SAMUEL : (à moitié réveillé) Et bien apparemment, chez moi ce n'est plus chez moi où bien ça n'a jamais était chez moi je sais plus trop donc voilà (signe de la main en montrant la pièce) où je suis. 


LEÏLA : (exaspérée) Tu n’exagères pas un peu là ? 


SAMUEL : (faisant semblant de réfléchir) Je crois pas. (en prenant une bouteille à moitié vide qui était à côté de lui pour la portait à sa bouche


LEÏLA : (se précipitant pour empêcher que Samuel continue de boire) Il me semble que tu en as déjà vidé beaucoup trop. 


SAMUEL : (n'ayant plus les réactions assez rapides pour contrer Leïla, désagréable) Qu'est-ce-que ça peut te foutre ? C'est pas toi qui les a bu à ce que je sache. 


LEÏLA : (la bouteille dans la main) On est donc revenu à la case départ ! Toi qui te soûles à tout oublier seul dans une chambre d'hôtel à la moindre difficulté. 


SAMUEL : (tentant de reprendre la bouteille) Ah parce que tu trouves qu'on avait avancé ? Pourtant Je n'ai pas le souvenir que tu m'es retenu hier soir ! 


LEÏLA : (allant poser la bouteille sur la petite console hors de porté de Samuel) Te retenir ? Personne ne t'as demandé de partir si mes souvenirs sont bons.
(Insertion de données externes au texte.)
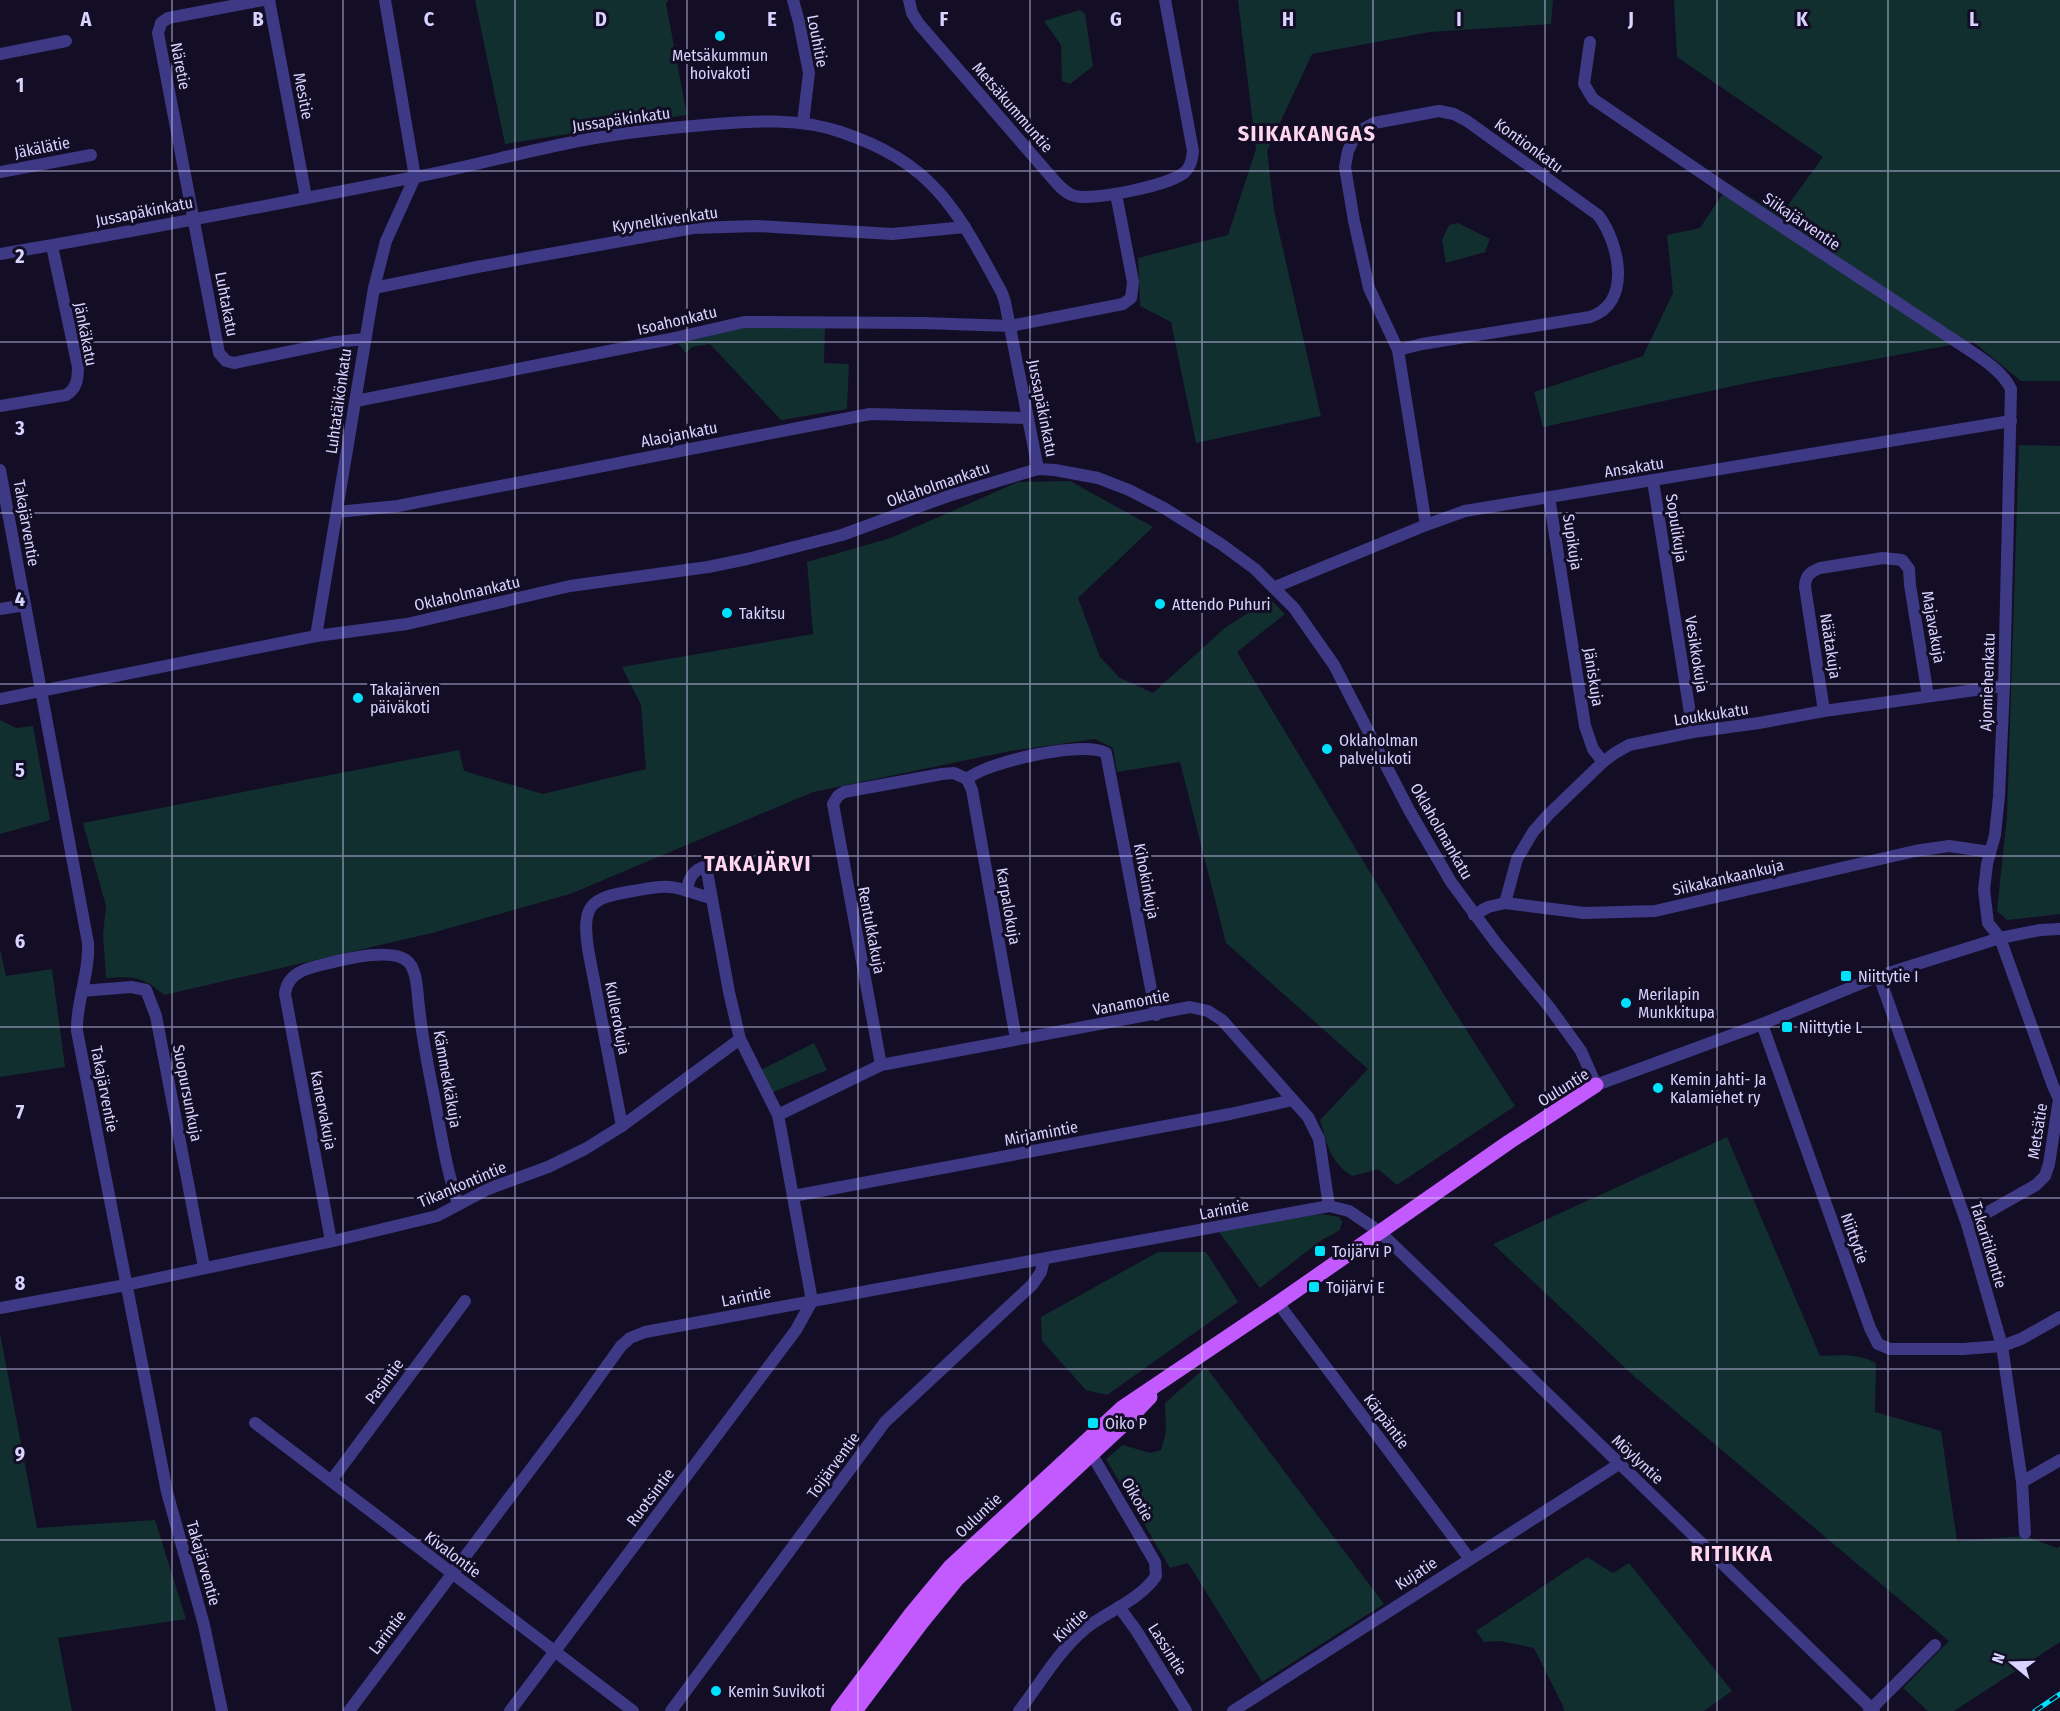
<svg xmlns="http://www.w3.org/2000/svg" width="2060" height="1711" viewBox="0 0 2060 1711" font-family="'Fira Sans Condensed',sans-serif">
<rect width="100%" height="100%" fill="#130e25"/>
<!-- green -->
<g fill="#112f2f">
<polygon points="475,0 668,0 666,4 687,115 505,144"/>
<polygon points="1238,0 1553,0 1551,24 1430,32 1312,54 1267,151 1274,210 1321,416 1196,443 1171,322 1140,306 1138,258 1228,235 1256,149"/>
<polygon points="1674,0 2060,0 2060,381 2021,381 1972,341 1747,383 1543,427 1534,392 1643,356 1673,293 1667,235 1700,228 1729,184 1780,216 1823,157 1677,57"/>
<polygon points="1080,10 1085,14 1093,66 1070,84 1062,81 1061,45 1044,21"/>
<polygon points="1458,223 1490,239 1485,252 1446,263 1442,240 1449,225"/>
<polygon points="753,325 825,327 824,363 849,364 847,409 781,420 710,344 692,347 686,353 678,343"/>
<polygon points="2019,445 2060,446 2060,914 2007,920 1997,911 2007,816"/>
<path d="M1070 481 1153 527 1078 598 1100 657 1120 678 1153 693 1226 627 1270 599 1285 614 1237 652 1444 995 1515 1106 1397 1185 1378 1169 1352 1176C1330 1162 1327 1144 1320 1120L1368 1069 1226 943 1180 762 1117 772 1113 748 1095 739 1010 751 813 792 570 894 432 933 164 995C143 976 133 976 106 978L103 934 106 906 83 823 459 750 464 771 543 794 646 769 641 705 622 667 813 634 807 562 891 538 1018 482Z"/>
<polygon points="0,720 16,728 33,726 50,820 0,834"/>
<polygon points="0,949 6,976 52,969 65,1067 0,1077"/>
<polygon points="814,1043 827,1070 773,1092 761,1070"/>
<path d="M1727 1137 1820 1356C1839 1355 1858 1353 1876 1363L1875 1412 1941 1431 1957 1541 2025 1536 2057 1548 2060 1546V1642L1954 1711H1928L1903 1688 1949 1641 1636 1378 1493 1244Z"/>
<polygon points="1323,1214 1339,1217 1342,1222 1340,1230 1320,1241 1260,1288 1219,1232 1282,1219"/>
<polygon points="1158,1252 1206,1252 1238,1302 1107,1395 1086,1390 1042,1341 1041,1317"/>
<polygon points="0,1333 37,1528 155,1520 186,1619 58,1638 72,1711 0,1711"/>
<polygon points="1206,1367 1384,1604 1262,1682 1188,1563 1170,1568 1106,1459 1123,1445 1150,1453 1161,1450 1166,1432 1165,1403"/>
<polygon points="1587,1557 1613,1573 1629,1563 1732,1691 1704,1711 1564,1711 1563,1706 1534,1648 1500,1641 1484,1642 1476,1631"/>
</g>
<g fill="none" stroke-linecap="round" stroke-linejoin="round">
<!-- minor -->
<g stroke="#3d3985" stroke-width="12">
<polyline points="263,0 168,18 161,23 158,33 219,353 226,361 234,363 336,342 364,339"/>
<polyline points="269,0 306,197"/>
<polyline points="793,0 799,22 809,73 803,123"/>
<path d="M909 0 912 13 919 24 1053 179C1059 186 1066 194 1075 196 1093 201 1171 185 1185 172 1191 166 1192 159 1193 151L1165 0"/>
<path d="M1590 42 1584 84 1593 99 1740 199 1954 340C1973 353 2001 368 2011 389L2004 686 1999 796 1995 835 1987 864 1984 890 1988 923 2000 938 2053 1086 2059 1099 2049 1164 2045 1176 2036 1185 1967 1224"/>
<polyline points="0,54 66,41"/>
<polyline points="0,172 91,155"/>
<path d="M0 254C139 231 277 204 415 177 465 168 514 154 564 144 614 133 665 128 716 124 758 121 800 118 841 132 935 164 957 210 1002 293L1005 302 1038 469"/>
<polyline points="374,288 477,267 693,228 756,226 892,234 965,227"/>
<path d="M1398 350 1422 344 1590 317C1633 303 1619 242 1598 215L1467 121 1454 114 1439 111 1374 123 1361 130 1354 138 1348 151 1345 167 1354 221 1369 288 1398 350 1426 525"/>
<polyline points="356,401 670,339 744,322 923,323 1010,326 1123,304 1131,298 1133,282 1116,194"/>
<path d="M0 406 66 395C77 389 78 378 78 367L52 246"/>
<path d="M0 470 88 943C90 973 76 1001 77 1031L167 1492 204 1625 222 1711"/>
<polyline points="1653,481 1693,732"/>
<polyline points="1549,497 1585,726 1593,749 1603,762"/>
<polyline points="337,512 398,506 803,427 870,414 1028,418"/>
<polyline points="1275,587 1426,525 1465,511 2011,421"/>
<polyline points="0,609 25,605"/>
<polyline points="316,636 374,288 386,241 415,177 385,0"/>
<polyline points="0,699 316,636 407,624 570,586 708,567 747,559 842,535 948,496 1038,469 1055,470 1098,478 1129,490 1164,508 1221,544 1255,569 1294,608 1334,665 1409,810 1451,882 1496,943 1550,1008 1581,1051 1596,1085 1762,1024 1879,976 2000,938 2040,930 2060,929"/>
<path d="M1824 711 1805 587C1805 576 1810 572 1820 568L1883 558 1902 560 1909 569 1910 585 1928 696"/>
<path d="M967 779C987 762 1083 740 1106 753L1156 1015"/>
<polyline points="967,779 972,790 1016,1039"/>
<polyline points="1505,903 1517,859 1533,832 1548,815 1603,762 1615,753 1629,745 1693,732 1759,723 1824,711 2004,686"/>
<polyline points="1474,915 1488,907 1505,903 1584,913 1655,911 1915,851 1949,846 1990,852"/>
<polyline points="1879,976 1967,1224 2002,1346 2022,1482 2025,1533"/>
<polyline points="82,991 131,987 146,990 156,1016 204,1267"/>
<polyline points="1762,1024 1870,1328 1878,1344 1890,1349 1963,1349 2002,1346 2021,1339 2060,1317"/>
<polyline points="881,1065 833,804 838,796 844,792 942,774 954,773 967,779"/>
<polyline points="778,1115 881,1065 1190,1007 1208,1011 1222,1020 1308,1117 1319,1139 1329,1206"/>
<path d="M622 1126 588 949C582 905 589 898 633 891 645 889 658 886 670 887 684 888 697 895 711 898"/>
<polyline points="793,1196 1230,1114 1293,1100"/>
<path d="M331 1241 285 994C287 973 307 968 325 964 344 959 389 948 406 960 418 968 417 994 419 1007 422 1037 428 1067 434 1097 441 1133 446 1169 458 1204"/>
<polyline points="1278,1303 1469,1558"/>
<polyline points="0,1308 126,1285 329,1242 437,1216 488,1189 548,1167 585,1149 622,1126 740,1039"/>
<polyline points="255,1423 633,1711"/>
<polyline points="331,1481 465,1301"/>
<polyline points="2022,1482 2060,1460"/>
<polyline points="1119,1607 1136,1630 1186,1711"/>
<path d="M349 1711 576 1409 621 1346 630 1338 645 1332 1329 1206 1349 1211 1380 1232C1545 1392 1710 1550 1874 1711"/>
<path d="M510 1711 796 1330 812 1301 782 1136 778 1115 740 1039 729 992 706 866C693 870 688 878 687 891"/>
<polyline points="671,1711 885,1422 1032,1285 1041,1272 1044,1259"/>
<path d="M1019 1711C1040 1684 1059 1650 1086 1628 1107 1612 1141 1599 1156 1576L1155 1562 1088 1448"/>
<polyline points="1233,1711 1619,1464"/>
<polyline points="1869,1711 1935,1645"/>
</g>
<!-- major -->
<g stroke="#c35aff" stroke-width="15">
<polyline points="838,1711 911,1614 950,1567 1122,1408 1278,1303 1509,1142 1596,1085"/>
<polyline points="855,1711 922,1622 957,1579 1124,1424 1150,1397"/>
</g>
<!-- rail casing -->
<g stroke="#00e1fe" stroke-width="5">
<polyline id="rail" points="2035,1711 2060,1694"/>
</g>
<!-- rail -->
<use href="#rail" stroke="#130e25" stroke-width="3" stroke-dasharray="9" stroke-linecap="butt"/>
</g>
<!-- grid -->
<path fill="none" stroke="#d8d3ff" stroke-width="1.5" stroke-opacity="0.55" d="M172 0V1711M343 0V1711M515 0V1711M687 0V1711M858 0V1711M1030 0V1711M1202 0V1711M1373 0V1711M1545 0V1711M1717 0V1711M1888 0V1711M0 171H2060M0 342H2060M0 513H2060M0 684H2060M0 856H2060M0 1027H2060M0 1198H2060M0 1369H2060M0 1540H2060"/>
<!-- markers -->
<g fill="#00e1fe" stroke="#130e25" stroke-width="2">
<circle cx="720" cy="36" r="6"/>
<circle cx="1160" cy="604" r="6"/>
<circle cx="727" cy="613" r="6"/>
<circle cx="358" cy="698" r="6"/>
<circle cx="1327" cy="749" r="6"/>
<rect x="1840" y="970" width="12" height="12" rx="3"/>
<circle cx="1626" cy="1003" r="6"/>
<rect x="1781" y="1021" width="12" height="12" rx="3"/>
<circle cx="1658" cy="1088" r="6"/>
<rect x="1314" y="1245" width="12" height="12" rx="3"/>
<rect x="1308" y="1281" width="12" height="12" rx="3"/>
<rect x="1087" y="1417" width="12" height="12" rx="3"/>
<circle cx="716" cy="1691" r="6"/>
</g>
<g text-anchor="middle" stroke-width="6" stroke-linejoin="round" paint-order="stroke">
<!-- street labels -->
<g font-size="16" fill="#d8d3ff" stroke="#130e25">
<text transform="translate(818 41) rotate(79)" y="6">Louhitie</text>
<text transform="translate(181 66) rotate(79)" y="6">Näretie</text>
<text transform="translate(304 96) rotate(79)" y="6">Mesitie</text>
<text transform="translate(1013 107) rotate(49)" y="6">Metsäkummuntie</text>
<text transform="translate(621 119) rotate(-8)" y="6">Jussapäkinkatu</text>
<text transform="translate(1529 145) rotate(36)" y="6">Kontionkatu</text>
<text transform="translate(42 147) rotate(-11)" y="6">Jäkälätie</text>
<text transform="translate(144 211) rotate(-11)" y="6">Jussapäkinkatu</text>
<text transform="translate(665 219) rotate(-8)" y="6">Kyynelkivenkatu</text>
<text transform="translate(1802 221) rotate(34)" y="6">Siikajärventie</text>
<text transform="translate(227 304) rotate(79)" y="6">Luhtakatu</text>
<text transform="translate(677 320) rotate(-13)" y="6">Isoahonkatu</text>
<text transform="translate(86 334) rotate(79)" y="6">Jänkäkatu</text>
<text transform="translate(338 401) rotate(-82)" y="6">Luhtatäikönkatu</text>
<text transform="translate(1043 408) rotate(79)" y="6">Jussapäkinkatu</text>
<text transform="translate(679 434) rotate(-11)" y="6">Alaojankatu</text>
<text transform="translate(1634 467) rotate(-9)" y="6">Ansakatu</text>
<text transform="translate(938 484) rotate(-19)" y="6">Oklaholmankatu</text>
<text transform="translate(27 523) rotate(80)" y="6">Takajärventie</text>
<text transform="translate(1677 528) rotate(81)" y="6">Sopulikuja</text>
<text transform="translate(1573 542) rotate(81)" y="6">Supikuja</text>
<text transform="translate(467 593) rotate(-13)" y="6">Oklaholmankatu</text>
<text transform="translate(1934 627) rotate(80)" y="6">Majavakuja</text>
<text transform="translate(1831 646) rotate(81)" y="6">Näätakuja</text>
<text transform="translate(1697 654) rotate(81)" y="6">Vesikkokuja</text>
<text transform="translate(1594 677) rotate(81)" y="6">Jäniskuja</text>
<text transform="translate(1987 682) rotate(-88)" y="6">Ajomiehenkatu</text>
<text transform="translate(1711 714) rotate(-9)" y="6">Loukkukatu</text>
<text transform="translate(1442 831) rotate(60)" y="6">Oklaholmankatu</text>
<text transform="translate(1728 877) rotate(-13)" y="6">Siikakankaankuja</text>
<text transform="translate(1147 881) rotate(79)" y="6">Kihokinkuja</text>
<text transform="translate(1009 906) rotate(80)" y="6">Karpalokuja</text>
<text transform="translate(872 930) rotate(79)" y="6">Rentukkakuja</text>
<text transform="translate(1131 1002) rotate(-11)" y="6">Vanamontie</text>
<text transform="translate(618 1018) rotate(79)" y="6">Kullerokuja</text>
<text transform="translate(448 1079) rotate(80)" y="6">Kämmekkäkuja</text>
<text transform="translate(1563 1087) rotate(-32)" y="6">Ouluntie</text>
<text transform="translate(105 1089) rotate(79)" y="6">Takajärventie</text>
<text transform="translate(188 1093) rotate(79)" y="6">Suopursunkuja</text>
<text transform="translate(324 1110) rotate(79)" y="6">Kanervakuja</text>
<text transform="translate(2037 1131) rotate(-81)" y="6">Metsätie</text>
<text transform="translate(1041 1133) rotate(-11)" y="6">Mirjamintie</text>
<text transform="translate(462 1184) rotate(-23)" y="6">Tikankontintie</text>
<text transform="translate(1224 1209) rotate(-11)" y="6">Larintie</text>
<text transform="translate(1855 1238) rotate(70)" y="6">Niittytie</text>
<text transform="translate(1989 1245) rotate(73)" y="6">Takaritikantie</text>
<text transform="translate(746 1296) rotate(-11)" y="6">Larintie</text>
<text transform="translate(384 1381) rotate(-53)" y="6">Pasintie</text>
<text transform="translate(1387 1421) rotate(53)" y="6">Kärpäntie</text>
<text transform="translate(1638 1459) rotate(43)" y="6">Möylyntie</text>
<text transform="translate(833 1465) rotate(-54)" y="6">Toijärventie</text>
<text transform="translate(650 1497) rotate(-53)" y="6">Ruotsintie</text>
<text transform="translate(1138 1499) rotate(60)" y="6">Oikotie</text>
<text transform="translate(978 1515) rotate(-43)" y="6">Ouluntie</text>
<text transform="translate(453 1554) rotate(37)" y="6">Kivalontie</text>
<text transform="translate(204 1563) rotate(74)" y="6">Takajärventie</text>
<text transform="translate(1416 1573) rotate(-33)" y="6">Kujatie</text>
<text transform="translate(1070 1625) rotate(-43)" y="6">Kivitie</text>
<text transform="translate(387 1632) rotate(-53)" y="6">Larintie</text>
<text transform="translate(1168 1649) rotate(58)" y="6">Lassintie</text>
</g>
<!-- poi labels -->
<g font-size="16" fill="#d8d3ff" stroke="#130e25" text-anchor="start">
<text x="720" y="61" text-anchor="middle">Metsäkummun<tspan x="720" dy="18">hoivakoti</tspan></text>
<text x="1172" y="610">Attendo Puhuri</text>
<text x="739" y="619">Takitsu</text>
<text x="370" y="695">Takajärven<tspan x="370" dy="18">päiväkoti</tspan></text>
<text x="1339" y="746">Oklaholman<tspan x="1339" dy="18">palvelukoti</tspan></text>
<text x="1858" y="982">Niittytie I</text>
<text x="1638" y="1000">Merilapin<tspan x="1638" dy="18">Munkkitupa</tspan></text>
<text x="1799" y="1033">Niittytie L</text>
<text x="1670" y="1085">Kemin Jahti- Ja<tspan x="1670" dy="18">Kalamiehet ry</tspan></text>
<text x="1332" y="1257">Toijärvi P</text>
<text x="1326" y="1293">Toijärvi E</text>
<text x="1105" y="1429">Oiko P</text>
<text x="728" y="1697">Kemin Suvikoti</text>
</g>
<!-- district labels -->
<g font-size="22" font-weight="bold" letter-spacing="1.5" fill="#ffd5ef" stroke="#130e25">
<text x="1307" y="141">SIIKAKANGAS</text>
<text x="758" y="871">TAKAJÄRVI</text>
<text x="1732" y="1561">RITIKKA</text>
</g>
</g>
<g font-size="20" text-anchor="middle" font-weight="bold" fill="#d8d3ff" stroke="#130e25" stroke-width="6" stroke-linejoin="round" paint-order="stroke">
<text x="86" y="26">A</text>
<text x="258" y="26">B</text>
<text x="429" y="26">C</text>
<text x="601" y="26">D</text>
<text x="772" y="26">E</text>
<text x="944" y="26">F</text>
<text x="1116" y="26">G</text>
<text x="1288" y="26">H</text>
<text x="1459" y="26">I</text>
<text x="1631" y="26">J</text>
<text x="1802" y="26">K</text>
<text x="1974" y="26">L</text>
<text x="20" y="92">1</text>
<text x="20" y="263">2</text>
<text x="20" y="435">3</text>
<text x="20" y="606">4</text>
<text x="20" y="777">5</text>
<text x="20" y="948">6</text>
<text x="20" y="1119">7</text>
<text x="20" y="1290">8</text>
<text x="20" y="1461">9</text>
</g>
<!-- north arrow -->
<g transform="translate(2012 1663) rotate(289)" stroke="#130e25" stroke-width="4.5" paint-order="stroke">
<path d="M0-4.5L10 22L0 15L-10 22Z" fill="#d8d3ff"/>
<text y="-9" font-size="16" font-weight="bold" text-anchor="middle" fill="#d8d3ff">N</text>
</g>
</svg>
Personne ne t'a dit de te soûler au point de ne pas pouvoir pour prendre ta garde non plus.


SAMUEL : (tout sourire) Mais Tu peux pas savoir ce que cela fait du bien de retrouver ses bonnes vieilles habitudes, plus besoin de me prendre la tête a prendre sur moi et tout d'ailleurs tu remercieras Noor pour ce cadeau ! C'est drôle ça tiens ! 


LEÏLA : (encore plus énervée) Tu te fous de moi là ? 


SAMUEL : Ahh non enfin... Euh non en fait je le pense vraiment où bien c'est le reste de whisky qui parle va savoir ! 


LEÏLA : (déçue) Je ne sais même plus pourquoi je suis venue. Te voir dans cet état ça en valait vraiment la peine ! 


SAMUEL : Tu connais assez les lieux pour savoir où se trouve la porte ma chérie ! Ou bien (attrapant le bras de Leïla) Rejoins-moi dans ce lit pour s'amuser comme au bon vieux temps !


LEÏLA : (retirant violemment son bras en arrière) Là tu rêves ! 


Leïla commença à partir. 


SAMUEL : Allez, tu n'es vraiment pas drôle viens (fait un air de chien battu) J'ai besoin de compagnie-là


LEÏLA : (ne le pensant pas mais elle était tellement énervé de l'attitude de médecin) Si tu as vraiment besoin de compagnie et que tes vieilles habitudes t'ont vraiment manquées tu n'as qu'à appeler tes escorts, je suis persuadé que tu as bien un numéro ou deux encore présent dans son téléphone ! 


SAMUEL : (surpris) Ah ouai ? (voyant le regard noir que lui lançait Leïla) Non mais je rigole orhhhh. Il y a que toi qui compte. Allez viens. 


LEÏLA : (la main sur la clinche de porte, prête à partir) C'est ça ! 


Au moment où Leïla ouvrit la porte pour quitter Samuel, ne supportant plus de le voir si odieux avec elle, Samuel se penchant vers le sol pour se mettre à vomir tout l'alcool qu'il avait ingurgité depuis la veille. Malgré qu'elle lui en voulait, elle referma la porte de la chambre pour se diriger vers la salle de bain afin de prendre de quoi essuyer, le temps que Samuel se vide l'estomac. 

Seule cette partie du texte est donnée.